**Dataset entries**

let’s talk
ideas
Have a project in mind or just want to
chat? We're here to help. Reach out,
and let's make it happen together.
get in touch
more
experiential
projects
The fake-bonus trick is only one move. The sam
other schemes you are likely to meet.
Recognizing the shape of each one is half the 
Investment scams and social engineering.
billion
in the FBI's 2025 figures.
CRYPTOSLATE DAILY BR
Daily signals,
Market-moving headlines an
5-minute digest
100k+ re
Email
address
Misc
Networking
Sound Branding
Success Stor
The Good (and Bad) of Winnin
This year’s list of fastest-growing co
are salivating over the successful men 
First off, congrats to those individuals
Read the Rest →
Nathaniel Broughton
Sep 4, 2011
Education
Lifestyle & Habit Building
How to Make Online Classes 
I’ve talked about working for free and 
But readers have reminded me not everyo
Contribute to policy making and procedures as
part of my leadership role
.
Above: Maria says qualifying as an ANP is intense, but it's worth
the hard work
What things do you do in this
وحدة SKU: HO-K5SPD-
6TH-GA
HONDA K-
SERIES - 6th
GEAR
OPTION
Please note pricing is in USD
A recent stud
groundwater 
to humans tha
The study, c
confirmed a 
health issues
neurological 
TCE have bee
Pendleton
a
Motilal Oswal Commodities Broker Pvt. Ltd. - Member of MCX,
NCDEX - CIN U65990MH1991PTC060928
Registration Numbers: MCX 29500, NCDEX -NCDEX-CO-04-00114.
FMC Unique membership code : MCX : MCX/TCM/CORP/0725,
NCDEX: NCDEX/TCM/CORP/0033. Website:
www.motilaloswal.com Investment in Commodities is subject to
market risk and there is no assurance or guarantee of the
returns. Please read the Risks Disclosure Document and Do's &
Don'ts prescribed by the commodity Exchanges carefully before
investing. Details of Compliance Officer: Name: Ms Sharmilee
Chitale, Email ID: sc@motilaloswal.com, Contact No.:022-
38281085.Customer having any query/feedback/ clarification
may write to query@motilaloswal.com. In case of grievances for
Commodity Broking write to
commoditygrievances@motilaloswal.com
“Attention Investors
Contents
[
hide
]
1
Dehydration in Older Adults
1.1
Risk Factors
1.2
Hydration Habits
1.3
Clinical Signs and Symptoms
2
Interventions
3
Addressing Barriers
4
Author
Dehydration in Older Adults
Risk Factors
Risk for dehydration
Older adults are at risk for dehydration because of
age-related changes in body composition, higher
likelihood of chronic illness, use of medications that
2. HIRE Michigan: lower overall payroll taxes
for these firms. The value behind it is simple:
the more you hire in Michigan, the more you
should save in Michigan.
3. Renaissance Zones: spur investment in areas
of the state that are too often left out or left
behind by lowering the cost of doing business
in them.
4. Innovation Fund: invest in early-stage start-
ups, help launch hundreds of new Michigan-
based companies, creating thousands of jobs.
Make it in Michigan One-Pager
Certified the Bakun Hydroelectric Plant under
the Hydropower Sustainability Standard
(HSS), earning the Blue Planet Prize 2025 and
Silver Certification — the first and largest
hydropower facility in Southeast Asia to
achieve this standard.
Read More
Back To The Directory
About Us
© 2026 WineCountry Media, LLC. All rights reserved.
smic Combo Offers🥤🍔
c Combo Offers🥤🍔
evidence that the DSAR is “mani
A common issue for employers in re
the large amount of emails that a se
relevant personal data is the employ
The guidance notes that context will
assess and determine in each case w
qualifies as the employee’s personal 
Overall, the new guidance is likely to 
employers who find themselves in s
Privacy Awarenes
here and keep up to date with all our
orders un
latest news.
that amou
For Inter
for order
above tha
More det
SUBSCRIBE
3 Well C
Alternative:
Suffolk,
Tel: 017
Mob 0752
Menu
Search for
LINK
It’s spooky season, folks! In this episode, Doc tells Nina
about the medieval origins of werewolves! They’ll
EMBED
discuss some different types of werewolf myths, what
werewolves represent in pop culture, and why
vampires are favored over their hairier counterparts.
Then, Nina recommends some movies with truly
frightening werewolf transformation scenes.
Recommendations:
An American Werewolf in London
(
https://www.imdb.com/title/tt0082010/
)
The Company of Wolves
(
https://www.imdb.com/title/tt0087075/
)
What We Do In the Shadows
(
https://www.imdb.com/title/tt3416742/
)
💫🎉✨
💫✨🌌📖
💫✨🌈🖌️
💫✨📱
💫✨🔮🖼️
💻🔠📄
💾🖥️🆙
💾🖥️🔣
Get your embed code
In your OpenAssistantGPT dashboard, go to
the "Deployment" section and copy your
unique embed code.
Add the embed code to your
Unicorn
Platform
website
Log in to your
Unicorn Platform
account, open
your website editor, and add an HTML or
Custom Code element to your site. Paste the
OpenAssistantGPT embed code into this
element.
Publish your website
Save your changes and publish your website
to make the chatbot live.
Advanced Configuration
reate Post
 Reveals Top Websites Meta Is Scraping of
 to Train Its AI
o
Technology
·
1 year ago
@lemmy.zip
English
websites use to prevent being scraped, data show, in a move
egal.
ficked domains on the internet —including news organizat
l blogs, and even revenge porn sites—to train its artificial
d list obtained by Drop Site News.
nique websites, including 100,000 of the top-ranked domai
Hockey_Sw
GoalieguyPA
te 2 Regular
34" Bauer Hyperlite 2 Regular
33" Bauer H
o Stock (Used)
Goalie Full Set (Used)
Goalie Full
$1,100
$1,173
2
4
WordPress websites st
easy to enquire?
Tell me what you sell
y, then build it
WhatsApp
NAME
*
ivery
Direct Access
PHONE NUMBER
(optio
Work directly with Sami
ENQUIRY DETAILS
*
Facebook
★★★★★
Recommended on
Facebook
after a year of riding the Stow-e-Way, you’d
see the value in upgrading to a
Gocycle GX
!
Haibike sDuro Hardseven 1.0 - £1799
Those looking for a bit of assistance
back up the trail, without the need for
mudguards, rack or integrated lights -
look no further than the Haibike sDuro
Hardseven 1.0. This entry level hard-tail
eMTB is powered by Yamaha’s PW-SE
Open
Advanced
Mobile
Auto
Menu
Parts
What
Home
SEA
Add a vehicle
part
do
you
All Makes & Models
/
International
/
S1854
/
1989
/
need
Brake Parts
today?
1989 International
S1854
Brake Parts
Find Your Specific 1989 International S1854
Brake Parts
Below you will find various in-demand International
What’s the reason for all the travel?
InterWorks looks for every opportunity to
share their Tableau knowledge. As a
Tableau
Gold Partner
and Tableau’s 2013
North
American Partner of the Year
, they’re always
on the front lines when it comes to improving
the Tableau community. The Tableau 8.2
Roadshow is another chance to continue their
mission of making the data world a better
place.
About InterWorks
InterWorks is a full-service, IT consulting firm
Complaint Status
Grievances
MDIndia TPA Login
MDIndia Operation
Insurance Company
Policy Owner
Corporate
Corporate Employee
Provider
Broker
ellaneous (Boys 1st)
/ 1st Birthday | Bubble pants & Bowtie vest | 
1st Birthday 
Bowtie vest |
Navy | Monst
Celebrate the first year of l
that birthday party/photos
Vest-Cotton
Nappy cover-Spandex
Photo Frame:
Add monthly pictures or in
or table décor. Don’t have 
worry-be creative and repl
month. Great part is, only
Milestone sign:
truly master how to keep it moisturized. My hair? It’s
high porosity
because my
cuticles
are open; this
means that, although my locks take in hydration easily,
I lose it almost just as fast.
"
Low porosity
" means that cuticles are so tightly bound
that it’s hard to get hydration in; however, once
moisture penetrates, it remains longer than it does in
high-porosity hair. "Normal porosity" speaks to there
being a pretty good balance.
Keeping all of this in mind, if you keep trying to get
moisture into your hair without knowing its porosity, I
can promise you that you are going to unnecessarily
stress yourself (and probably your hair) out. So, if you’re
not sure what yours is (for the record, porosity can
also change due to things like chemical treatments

**WHAT TO DO**
Please give back only the lines between the first line of the entries and the line with "Recognizing the shape", both ends included, word for word.

**EXERCISE OUTPUT**
let’s talk
ideas
Have a project in mind or just want to
chat? We're here to help. Reach out,
and let's make it happen together.
get in touch
more
experiential
projects
The fake-bonus trick is only one move. The sam
other schemes you are likely to meet.
Recognizing the shape of each one is half the 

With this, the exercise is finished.